*** Input for this task
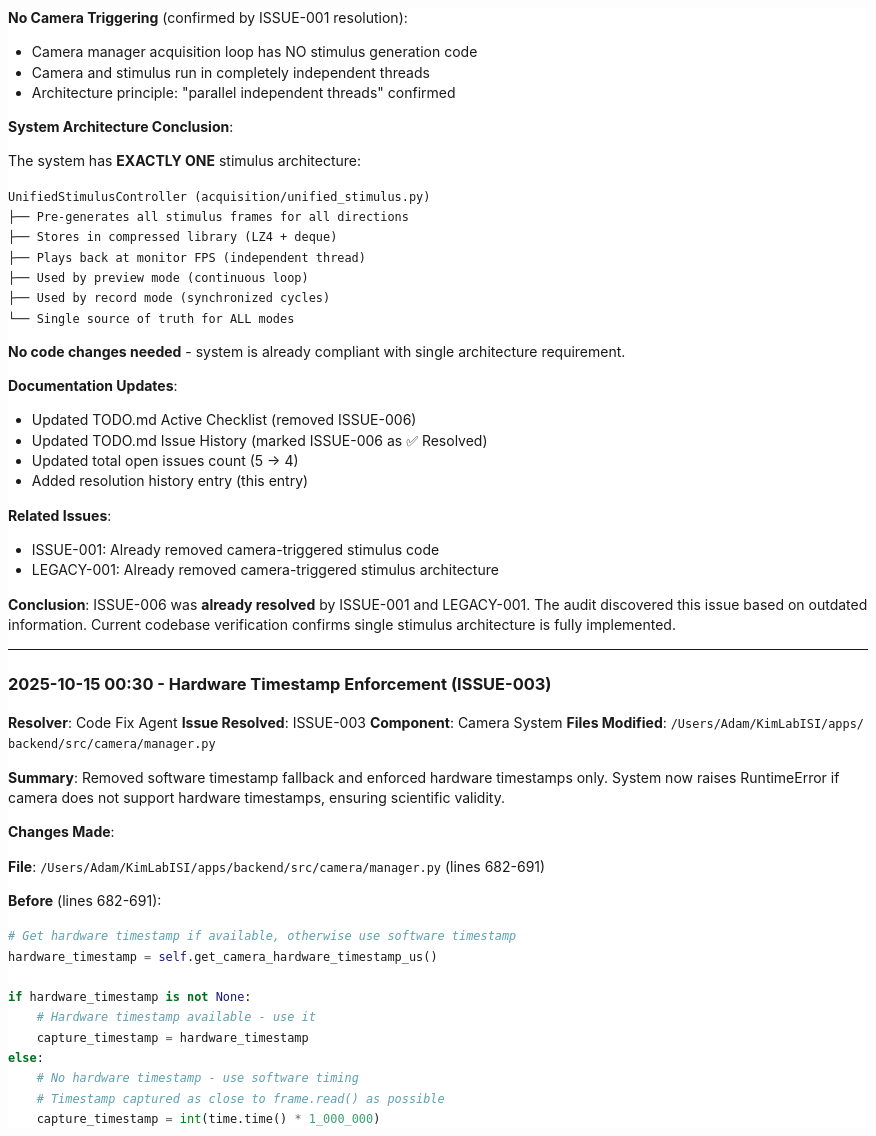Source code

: **No Camera Triggering** (confirmed by ISSUE-001 resolution):

- Camera manager acquisition loop has NO stimulus generation code
- Camera and stimulus run in completely independent threads
- Architecture principle: "parallel independent threads" confirmed

**System Architecture Conclusion**:

The system has **EXACTLY ONE** stimulus architecture:

```
UnifiedStimulusController (acquisition/unified_stimulus.py)
├── Pre-generates all stimulus frames for all directions
├── Stores in compressed library (LZ4 + deque)
├── Plays back at monitor FPS (independent thread)
├── Used by preview mode (continuous loop)
├── Used by record mode (synchronized cycles)
└── Single source of truth for ALL modes
```

**No code changes needed** - system is already compliant with single architecture requirement.

**Documentation Updates**:

- Updated TODO.md Active Checklist (removed ISSUE-006)
- Updated TODO.md Issue History (marked ISSUE-006 as ✅ Resolved)
- Updated total open issues count (5 → 4)
- Added resolution history entry (this entry)

**Related Issues**:

- ISSUE-001: Already removed camera-triggered stimulus code
- LEGACY-001: Already removed camera-triggered stimulus architecture

**Conclusion**: ISSUE-006 was **already resolved** by ISSUE-001 and LEGACY-001. The audit discovered this issue based on outdated information. Current codebase verification confirms single stimulus architecture is fully implemented.

---

### 2025-10-15 00:30 - Hardware Timestamp Enforcement (ISSUE-003)

**Resolver**: Code Fix Agent
**Issue Resolved**: ISSUE-003
**Component**: Camera System
**Files Modified**: `/Users/Adam/KimLabISI/apps/backend/src/camera/manager.py`

**Summary**: Removed software timestamp fallback and enforced hardware timestamps only. System now raises RuntimeError if camera does not support hardware timestamps, ensuring scientific validity.

**Changes Made**:

**File**: `/Users/Adam/KimLabISI/apps/backend/src/camera/manager.py` (lines 682-691)

**Before** (lines 682-691):

```python
# Get hardware timestamp if available, otherwise use software timestamp
hardware_timestamp = self.get_camera_hardware_timestamp_us()

if hardware_timestamp is not None:
    # Hardware timestamp available - use it
    capture_timestamp = hardware_timestamp
else:
    # No hardware timestamp - use software timing
    # Timestamp captured as close to frame.read() as possible
    capture_timestamp = int(time.time() * 1_000_000)
```
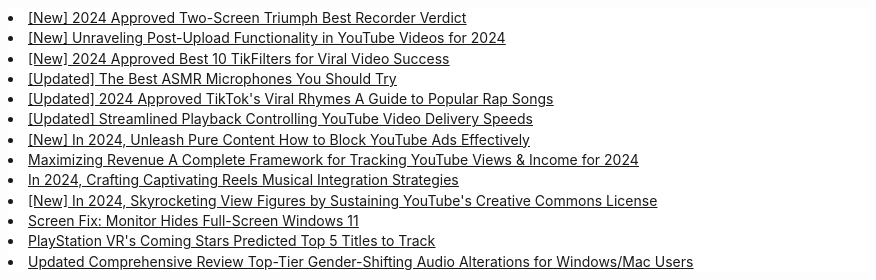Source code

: <li><a href="https://digital-screen-recording.techidaily.com/new-2024-approved-two-screen-triumph-best-recorder-verdict/"><u>[New] 2024 Approved  Two-Screen Triumph  Best Recorder Verdict</u></a></li>
<li><a href="https://youtube-tips.techidaily.com/nraveling-post-upload-functionality-in-youtube-videos-for-2024/"><u>[New] Unraveling Post-Upload Functionality in YouTube Videos for 2024</u></a></li>
<li><a href="https://tiktok-video-recordings.techidaily.com/new-2024-approved-best-10-tikfilters-for-viral-video-success/"><u>[New] 2024 Approved  Best 10 TikFilters for Viral Video Success</u></a></li>
<li><a href="https://youtube-tips.techidaily.com/ed-the-best-asmr-microphones-you-should-try/"><u>[Updated] The Best ASMR Microphones You Should Try</u></a></li>
<li><a href="https://tiktok-videos.techidaily.com/updated-2024-approved-tiktoks-viral-rhymes-a-guide-to-popular-rap-songs/"><u>[Updated] 2024 Approved  TikTok's Viral Rhymes  A Guide to Popular Rap Songs</u></a></li>
<li><a href="https://youtube-tips.techidaily.com/ed-streamlined-playback-controlling-youtube-video-delivery-speeds/"><u>[Updated] Streamlined Playback  Controlling YouTube Video Delivery Speeds</u></a></li>
<li><a href="https://youtube-tips.techidaily.com/n-2024-unleash-pure-content-how-to-block-youtube-ads-effectively/"><u>[New] In 2024, Unleash Pure Content  How to Block YouTube Ads Effectively</u></a></li>
<li><a href="https://youtube-tips.techidaily.com/izing-revenue-a-complete-framework-for-tracking-youtube-views-and-income-for-2024/"><u>Maximizing Revenue  A Complete Framework for Tracking YouTube Views & Income for 2024</u></a></li>
<li><a href="https://instagram-clips.techidaily.com/in-2024-crafting-captivating-reels-musical-integration-strategies/"><u>In 2024, Crafting Captivating Reels  Musical Integration Strategies</u></a></li>
<li><a href="https://youtube-tips.techidaily.com/n-2024-skyrocketing-view-figures-by-sustaining-youtubes-creative-commons-license/"><u>[New] In 2024, Skyrocketing View Figures by Sustaining YouTube's Creative Commons License</u></a></li>
<li><a href="https://graphic-issues.techidaily.com/screen-fix-monitor-hides-full-screen-windows-11/"><u>Screen Fix: Monitor Hides Full-Screen Windows 11</u></a></li>
<li><a href="https://extra-lessons.techidaily.com/playstation-vrs-coming-stars-predicted-top-5-titles-to-track/"><u>PlayStation VR's Coming Stars  Predicted Top 5 Titles to Track</u></a></li>
<li><a href="https://sound-tweaking.techidaily.com/updated-comprehensive-review-top-tier-gender-shifting-audio-alterations-for-windowsmac-users/"><u>Updated Comprehensive Review Top-Tier Gender-Shifting Audio Alterations for Windows/Mac Users</u></a></li>
</ul></div>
******
■ Problem requirements ■
Take each line of the material above that holds the string "threads" and copy it.

■ Result for this exercise ■
- Camera and stimulus run in completely independent threads
- Architecture principle: "parallel independent threads" confirmed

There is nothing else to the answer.